__Task requirements__: Among the records that follow, how many lines contain the word "DASNIERE"? Give the number and no other words.

__Data records__:
-*-

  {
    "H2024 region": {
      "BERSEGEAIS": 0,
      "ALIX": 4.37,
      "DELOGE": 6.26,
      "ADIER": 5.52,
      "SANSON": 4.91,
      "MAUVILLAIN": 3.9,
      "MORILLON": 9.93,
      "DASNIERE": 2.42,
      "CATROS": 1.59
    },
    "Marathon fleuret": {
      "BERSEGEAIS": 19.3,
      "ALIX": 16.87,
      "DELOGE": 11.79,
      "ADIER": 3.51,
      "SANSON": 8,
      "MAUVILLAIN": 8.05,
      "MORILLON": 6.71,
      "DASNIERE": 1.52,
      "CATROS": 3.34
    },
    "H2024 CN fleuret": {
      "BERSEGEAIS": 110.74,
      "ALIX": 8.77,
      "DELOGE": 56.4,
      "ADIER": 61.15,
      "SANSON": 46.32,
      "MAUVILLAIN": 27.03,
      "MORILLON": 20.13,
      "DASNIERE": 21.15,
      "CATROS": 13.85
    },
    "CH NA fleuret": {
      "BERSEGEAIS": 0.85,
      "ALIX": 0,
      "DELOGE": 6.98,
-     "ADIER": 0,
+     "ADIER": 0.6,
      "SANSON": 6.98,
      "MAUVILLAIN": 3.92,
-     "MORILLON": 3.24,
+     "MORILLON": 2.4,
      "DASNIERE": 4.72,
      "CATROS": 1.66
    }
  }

-*-

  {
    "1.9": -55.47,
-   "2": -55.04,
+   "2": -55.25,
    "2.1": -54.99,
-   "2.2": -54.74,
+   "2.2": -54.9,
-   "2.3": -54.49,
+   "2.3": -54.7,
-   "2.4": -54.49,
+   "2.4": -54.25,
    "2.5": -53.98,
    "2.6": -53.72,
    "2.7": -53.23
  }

-*-

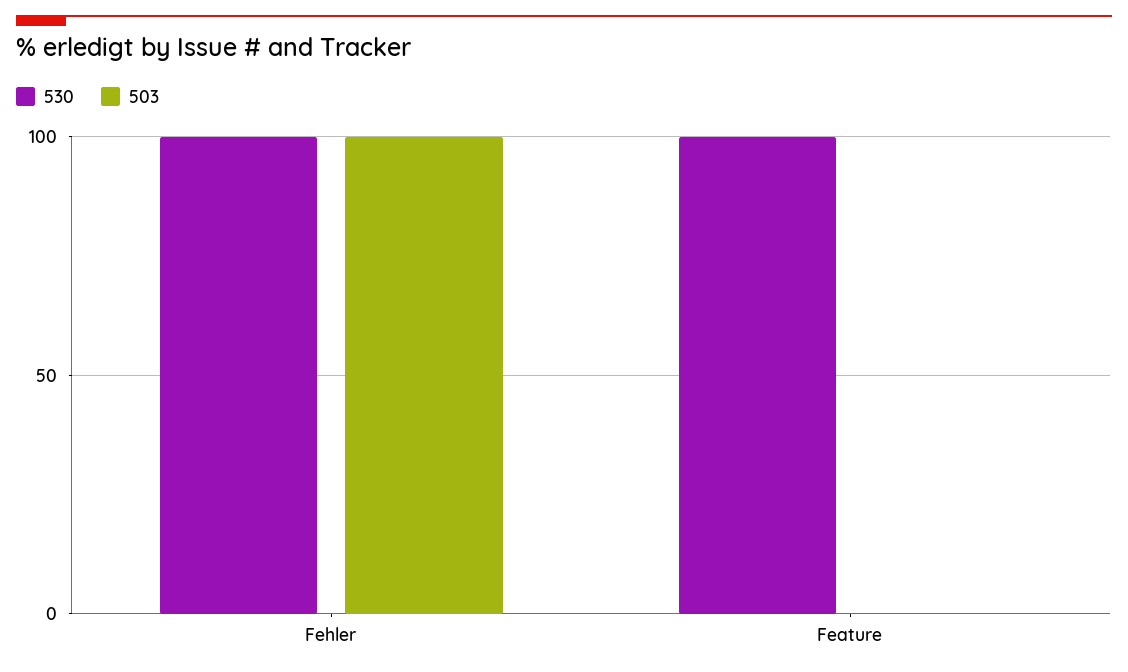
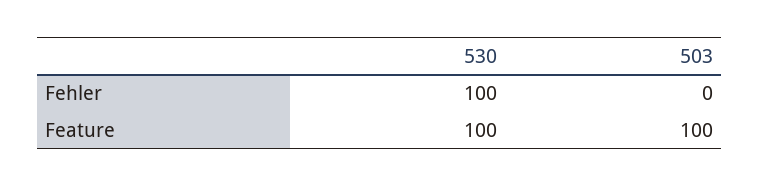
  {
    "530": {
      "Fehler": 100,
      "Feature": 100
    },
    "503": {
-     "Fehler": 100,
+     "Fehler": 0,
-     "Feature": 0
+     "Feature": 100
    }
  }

-*-

__Completed task__: 4